- Relator(a)
- Douglas Alencar Rodrigues
- Órgão julgador
- 5ª Turma
- Data do julgamento
- 30/11/2022
- Data de publicação
- 02/12/2022
TST – Agravo 0010700-06.2019.5.03.0149, Rel. Douglas Alencar Rodrigues, 5ª Turma, j. 30/11/2022, p. 02/12/2022
EMENTA: I. AGRAVO. AGRAVO DE INSTRUMENTO EM RECURSO DE REVISTA. REGIDO PELA LEI 13.467/2017. ENQUADRAMENTO SINDICAL. CATEGORIA PROFISSIONAL DIFERENCIADA. SÚMULA 374/TST. Por meio de decisão monocrática foi negado provimento ao agravo de instrumento do Reclamado, mantendo-se o acórdão regional no sentido de se aplicar as normas coletivas da categoria profissional diferenciada de professor ao Reclamante, embora o SENAC não tenha participação das negociações.
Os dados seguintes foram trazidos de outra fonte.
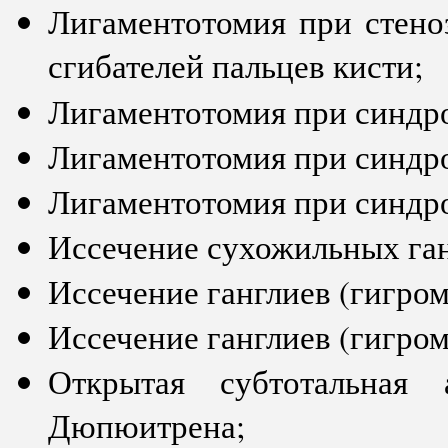
Лигаментотомия при стен
сгибателей пальцев кисти;
Лигаментотомия при синдро
Лигаментотомия при синдро
Лигаментотомия при синдр
Иссечение сухожильных ган
Иссечение ганглиев (гигром
Иссечение ганглиев (гигром
Открытая субтотальная 
Дюпюитрена;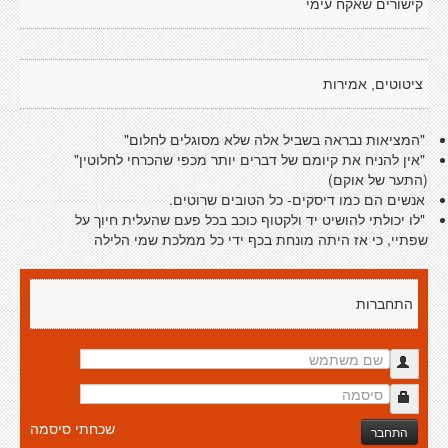
קישורים שאקח עימי
ציטוטים, אמירות
"המציאות נבראה בשביל אלה שלא מסוגלים לחלום"
"אין להניח את קיומם של דברים יותר מכפי שהכרחי לחלוטין"
(התער של אוקם)
אנשים הם כמו דיסקים- כל הטובים שרוטים.
"לו יכולתי להושיט יד ולקטוף כוכב בכל פעם שהעלית חיוך על
שפתיי, כי אז היתה מונחת בכף ידי כל ממלכת שמי הלילה
התחברות
שכחתי סיסמה
התחבר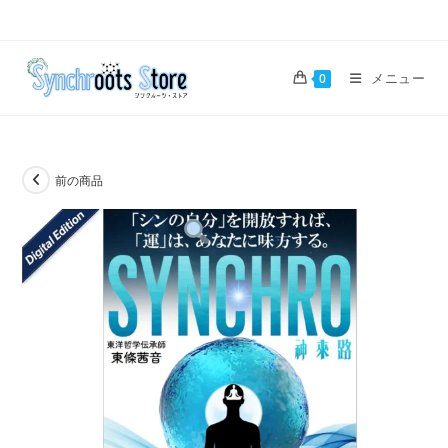
コ
ン
テ
メニュー
0
ン
ツ
へ
ス
前の商品
キ
ッ
プ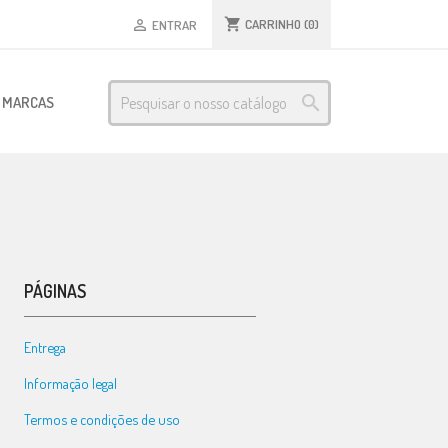
shopping_cart
CARRINHO
(0)

ENTRAR

S MARCAS
PÁGINAS
Entrega
Informação legal
Termos e condições de uso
Constatado possível equívoco na decisão monocrática, impõe-se a reforma da decisão agravada. Agravo provido . II. RECURSO DE REVISTA. ENQUADRAMENTO SINDICAL. CATEGORIA PROFISSIONAL DIFERENCIADA. SÚMULA 374/TST. TRANSCENDÊNCIA POLÍTICA . Caso em que a Corte Regional, soberana no exame de fatos de provas, concluiu que a Autora exercia a função de magistério, ressaltando que a ausência de habilitação legal e o registro junto ao MEC não impedem o enquadramento na categoria dos professores. Deferiu a aplicação das normas coletivas da categoria dos professores. Consignou que " não restam dúvidas de que a atividade educacional é uma das atividades precípuas do reclamado, não se aplicando, pois, ao caso, a Súmula 374 do Col. TST, vez que o verbete refere-se ao empregador que contrata empregados não ligados à sua atividade precípua.". É pacífico o entendimento de que o enquadramento sindical é definido com base na atividade preponderante da empresa (art. 570 da CLT), excepcionada a situação dos empregados vinculados às categorias diferenciadas. No que diz respeito às categorias diferenciadas, a Jurisprudência pacífica desta Corte Superior, consubstanciada na Súmula 374, está direcionada no sentido de que " Empregado integrante de categoria profissional diferenciada não tem o direito de haver de seu empregador vantagens previstas em instrumento coletivo no qual a empresa não foi representada por órgão de classe de sua categoria . ". Com efeito, a circunstância de o empregado ser integrante de uma categoria diferenciada não é suficiente, por si só, para criar obrigações à empresa que, por sua vez, não foi representada pelo seu respectivo órgão de classe nas negociações coletivas firmadas com o Sindicato representativo do empregado, integrante de categoria profissional diferenciada (professor). Recurso de revista conhecido e provido. (Tribunal Superior do Trabalho (5ª Turma). Acórdão: 0010700-06.2019.5.03.0149. Relator(a): DOUGLAS ALENCAR RODRIGUES. Data de julgamento: 30/11/2022. Juntado aos autos em 02/12/2022.)